Atleo thanked Attawapiskat Chief Theresa Spence, who just ended a six-week hunger strike, for her "powerful message" and contribution to the movement.
There was speculation about the national chief's role after he announced Jan. 14 he was taking sick leave — days after agreeing to meet with Prime Minister Stephen Harper. Atleo came under fire from some for meeting with Harper in Ottawa.
Chiefs from Manitoba, Ontario and Saskatchewan boycotted the meeting, from which Atleo emerged with a commitment from Harper to further treaty talks in the coming weeks.
Manitoba chiefs, along with some of their counterparts from Ontario, Saskatchewan, Alberta and the Northwest Territories, met behind closed doors earlier this week in Winnipeg.

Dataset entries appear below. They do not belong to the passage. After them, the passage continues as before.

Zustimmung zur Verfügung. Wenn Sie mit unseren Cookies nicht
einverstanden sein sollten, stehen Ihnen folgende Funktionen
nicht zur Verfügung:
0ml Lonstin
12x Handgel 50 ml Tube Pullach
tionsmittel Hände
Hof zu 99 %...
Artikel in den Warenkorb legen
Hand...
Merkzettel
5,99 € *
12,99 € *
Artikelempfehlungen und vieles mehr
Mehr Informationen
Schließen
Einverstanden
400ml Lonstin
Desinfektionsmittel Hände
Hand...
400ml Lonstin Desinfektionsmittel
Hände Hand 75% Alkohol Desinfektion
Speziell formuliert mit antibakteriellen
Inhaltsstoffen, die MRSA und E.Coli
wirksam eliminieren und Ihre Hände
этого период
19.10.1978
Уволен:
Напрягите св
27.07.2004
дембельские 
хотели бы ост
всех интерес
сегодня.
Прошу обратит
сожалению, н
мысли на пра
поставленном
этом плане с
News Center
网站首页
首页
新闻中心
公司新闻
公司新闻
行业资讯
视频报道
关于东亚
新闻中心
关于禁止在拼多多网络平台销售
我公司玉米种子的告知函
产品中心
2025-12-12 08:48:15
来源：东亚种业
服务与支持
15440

Derek Nepinak, grand chief of the Assembly of Manitoba Chiefs, said Thursday the chiefs don't want political infighting within the AFN, but have some questions for Atleo.
"Where the challenges present themselves is in the fact that we're working with a Canadian government that wants to speak just with Shawn Atleo ... in a process toward treaty implementation at high levels," Nepinak told reporters.

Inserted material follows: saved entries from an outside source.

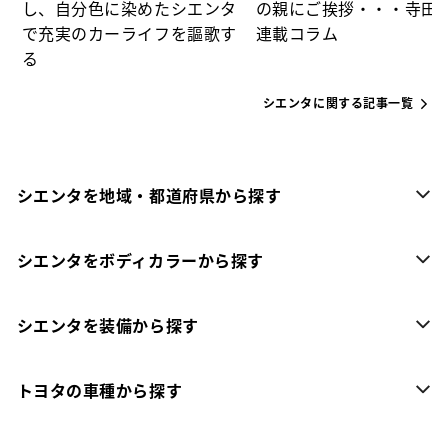
し、自分色に染めたシエンタ
の親にご挨拶・・・寺田
で充実のカーライフを謳歌す
連載コラム
る
シエンタに関する記事一覧
シエンタを地域・都道府県から探す
シエンタをボディカラーから探す
シエンタを装備から探す
トヨタの車種から探す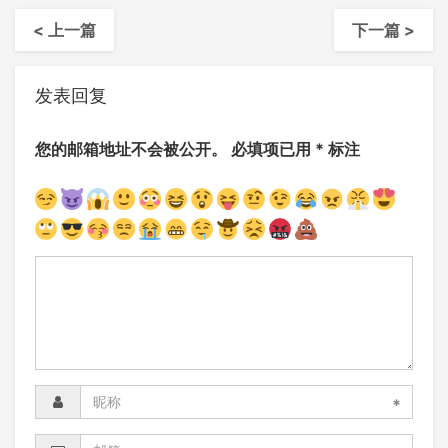
< 上一篇
下一篇 >
发表回复
您的邮箱地址不会被公开。
必填项已用
*
标注
*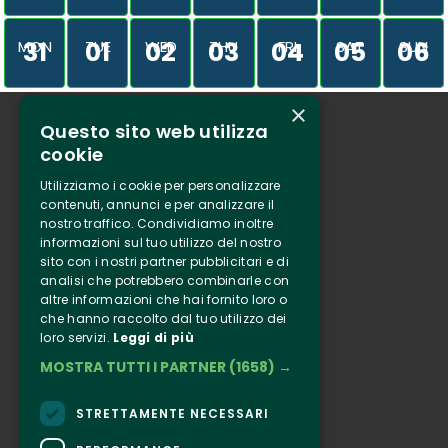
31
01
02
03
04
05
06
MON
TUE
WED
THU
FRI
SAT
SUN
×
Questo sito web utilizza
Who we are
cookie
Tenuta Selvaggia
Utilizziamo i cookie per personalizzare
Contacts
contenuti, annunci e per analizzare il
nostro traffico. Condividiamo inoltre
Online ticketing
informazioni sul tuo utilizzo del nostro
sito con i nostri partner pubblicitari e di
analisi che potrebbero combinarle con
Clappit
altre informazioni che hai fornito loro o
Information
che hanno raccolto dal tuo utilizzo dei
loro servizi.
Leggi di più
Follow Us
MOSTRA TUTTI I PARTNER
(1658) →
Instagram
Facebook
STRETTAMENTE NECESSARI
Connect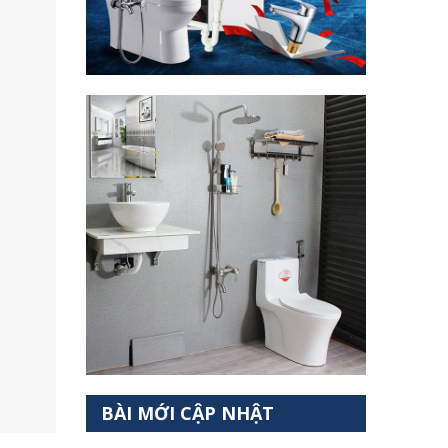
BÀI MỚI CẬP NHẬT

"Treaties weren't discussed and negotiated at high levels. Treaties were negotiated amongst our people."
Chiefs from the region are planning a special meeting in March in Saskatoon and want Atleo to attend.
"He deserves the opportunity to be heard, to provide clarification for why he went into the Prime Minister's meeting contrary to the wishes of so many chiefs across Canada."

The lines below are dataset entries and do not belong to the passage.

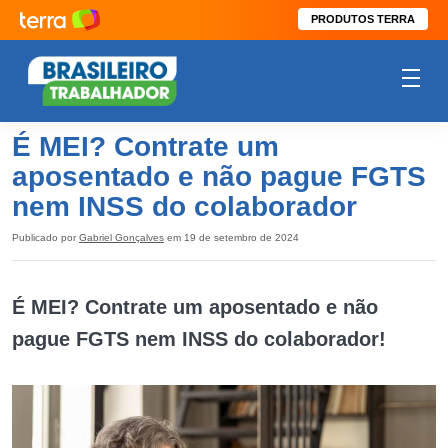
PRODUTOS TERRA
É MEI? Contrate um
aposentado e não pague FGTS
nem INSS do colaborador
Publicado por
Gabriel Gonçalves
em 19 de setembro de 2024
É MEI? Contrate um aposentado e não
pague FGTS nem INSS do colaborador!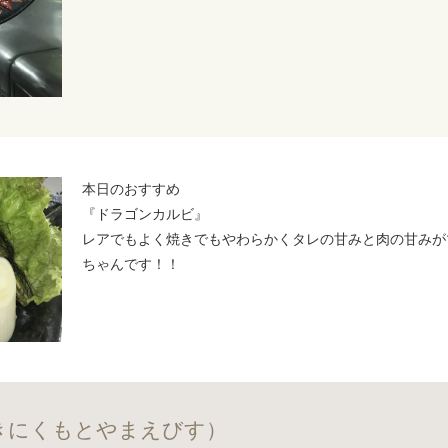
本日のおすすめ
『ドラゴンカルビ』
レアでもよく焼きでもやわらかくタレの甘みと肉の甘みが
ちゃんです！！
きにくもとやまえびす）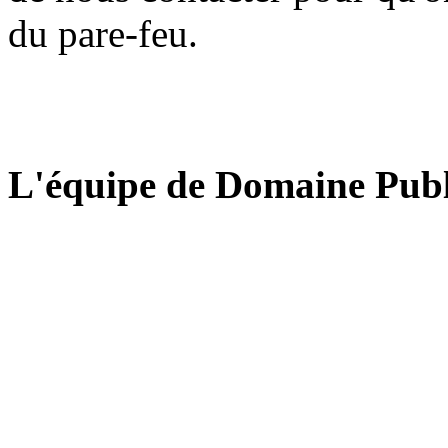
du pare-feu.
L'équipe de Domaine Publ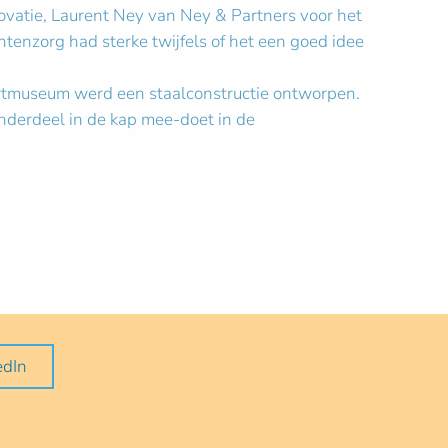
ovatie, Laurent Ney van Ney & Partners voor het
nzorg had sterke twijfels of het een goed idee
aartmuseum werd een staalconstructie ontworpen.
onderdeel in de kap mee-doet in de
edIn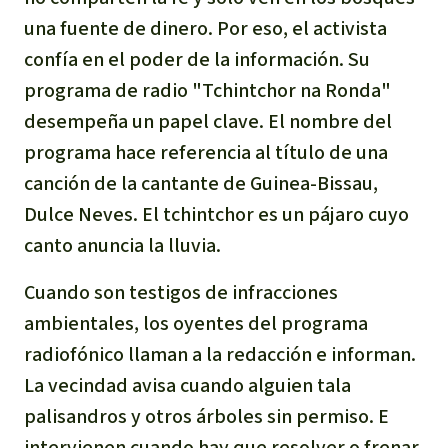
una fuente de dinero. Por eso, el activista
confía en el poder de la información. Su
programa de radio "Tchintchor na Ronda"
desempeña un papel clave. El nombre del
programa hace referencia al título de una
canción de la cantante de Guinea-Bissau,
Dulce Neves. El tchintchor es un pájaro cuyo
canto anuncia la lluvia.
Cuando son testigos de infracciones
ambientales, los oyentes del programa
radiofónico llaman a la redacción e informan.
La vecindad avisa cuando alguien tala
palisandros y otros árboles sin permiso. E
intervienen cuando hay que resolver o frenar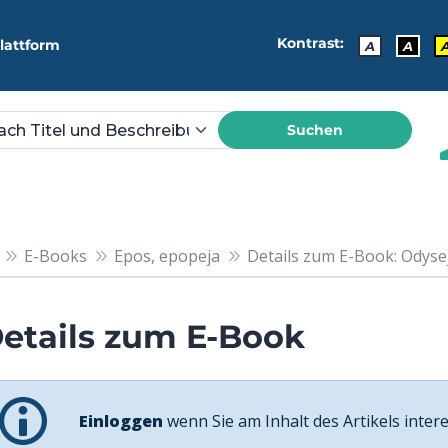
Kontrast:
lattform
A
A
Suchen
E-Books
Epos, epopeja
Details zum E-Book: Odyse
etails zum E-Book
Einloggen
wenn Sie am Inhalt des Artikels intere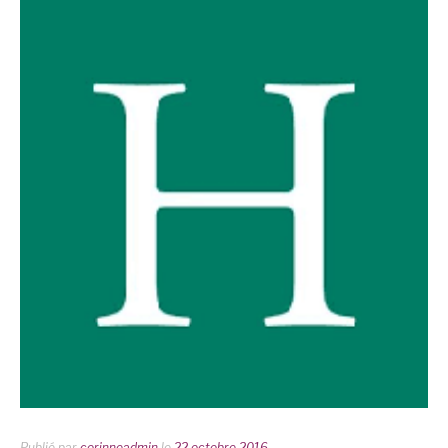
Publié par
corinneadmin
le
22 octobre 2016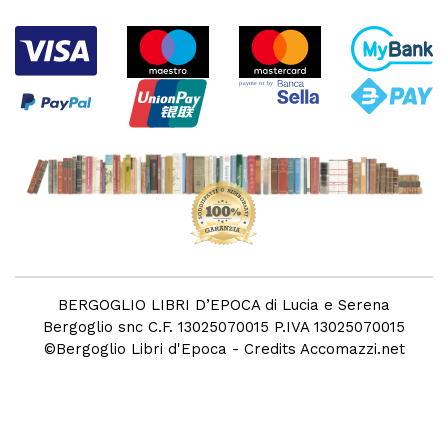
BERGOGLIO LIBRI D’EPOCA di Lucia e Serena
Bergoglio snc C.F. 13025070015 P.IVA 13025070015
©
Bergoglio Libri d'Epoca
- Credits
Accomazzi.net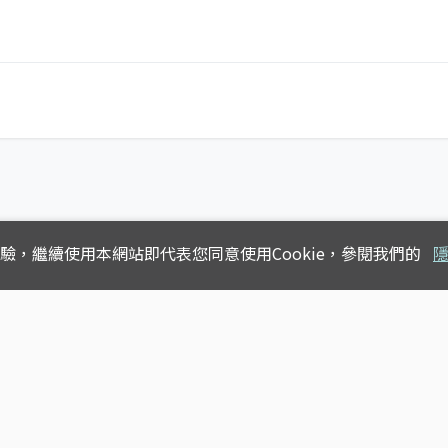
體驗，
繼續使用本網站即代表您同意使用Cookie，參閱我們的
Copyright © 2025
台灣公車動態查詢
版權所有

While no decisions were made at the Winnipeg meeting, there was talk of setting up a new national body to deal with treaty rights.
"There had been discussion yesterday that perhaps a new treaty nations alliance may warrant some consideration ... to work towards clearly identifying fundamentals that are based in treaty, as opposed to policy-based fundamentals that really haven't done anything for us for the past 30 years or so," Nepinak said.
The body would not be a rival to the AFN, the chief said, because the AFN has never been tasked with treaty implementation.
In B.C., flanked by leaders of the First Nations Summit, the Union of B.C. Indian Chiefs and the Assembly's NB/PEI Regional Chief Roger Augustine, Atleo agreed it is not his place to negotiate treaty rights but to help open the door.
Grand Chief Stewart Phillip, the president of the Union of B.C. Indian Chiefs known for his outspoken approach to dealing with governments, threw his support behind Atleo.
"We have many different voices saying the same thing: that the status quo is absolutely unacceptable and it's literally killing our people," Phillip said.
"We have an opportunity in front of us and we need to focus on the high-level discussions with the Prime Minister's Office to ensure that this government and all governments are held to account."